April 17, 2020 20:26

Refreshing honesty on China’s GDP numbers

Economists argue that over-reliance on GDP measure skews investment targets, especially in healthcare

China’s latest economic statistics look refreshingly honest. The world’s second-largest economy shrank 6.8 per cent year-on-year last quarter, its first contraction since China began officially publishing it. The politicised indicator is usually one of the country’s least reliable, but this one speaks volumes. It suggests Beijing is rethinking its approach to economic guidance.

Economists expected this reading to be grim, but many wondered whether the government would “smooth” the data to make it rosier, as it has in the past. The National Bureau of Statistics, however, delivered an incredibly bleak series of readings on Friday. Not only did output fall slightly more than analysts polled by Reuters predicted, other indicators were gloomy, too. Retail sales fell 15.8 per cent in March, and fixed asset investment tanked 16.1 per cent. The readings followed a similarly brutal set published in February, making it unlikely that the country will hit its official annual growth target of around 6 per cent.

Some blame China for covering up the first phase of the outbreak. But few can accuse the NBS of sugar-coating its aftermath. This may be simple realism: upbeat numbers would only expose Beijing to ridicule and suspicion, while setting a statistically low base for recovery could pay off later. But the ugly data could also serve a wider push by reformers to change the government’s model for managing economic direction.
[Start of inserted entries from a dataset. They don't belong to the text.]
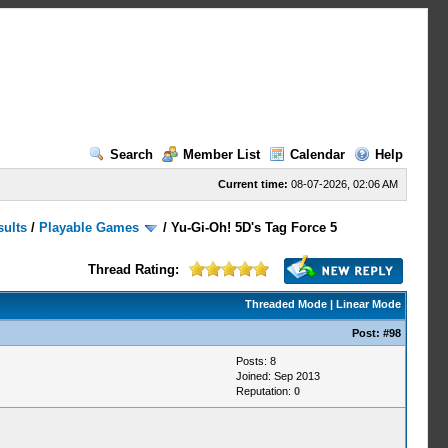
Search
Member List
Calendar
Help
Current time:
08-07-2026, 02:06 AM
sults
/
Playable Games
/
Yu-Gi-Oh! 5D's Tag Force 5
Thread Rating:
Threaded Mode
|
Linear Mode
Post:
#98
Posts: 8
Joined: Sep 2013
Reputation:
0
For example, Friday’s figure implies that China could miss its goal of doubling economic output from 2010 to 2020, a controversial target that Beijing has largely stopped talking up. The next step may be revising down the full-year goal so it is more of a realistic forecast than a performance target for officials, or ditching it entirely.

Ma Jun, a senior academic member of the central bank’s monetary policy committee, has long argued that China should abandon GDP targets. It’s an attitude that’s increasingly shared by domestic economists, who argue that over-reliance on the measurement – and on industrial policies aimed at supporting specific industries – distorts the way the country invests. China has world-class transportation infrastructure in many cities, for example, but healthcare spending as a share of GDP is around half the global average, a flaw the pandemic highlighted. Covid-19 has given the government an excuse to revise its approach. Bad news now could be good news later.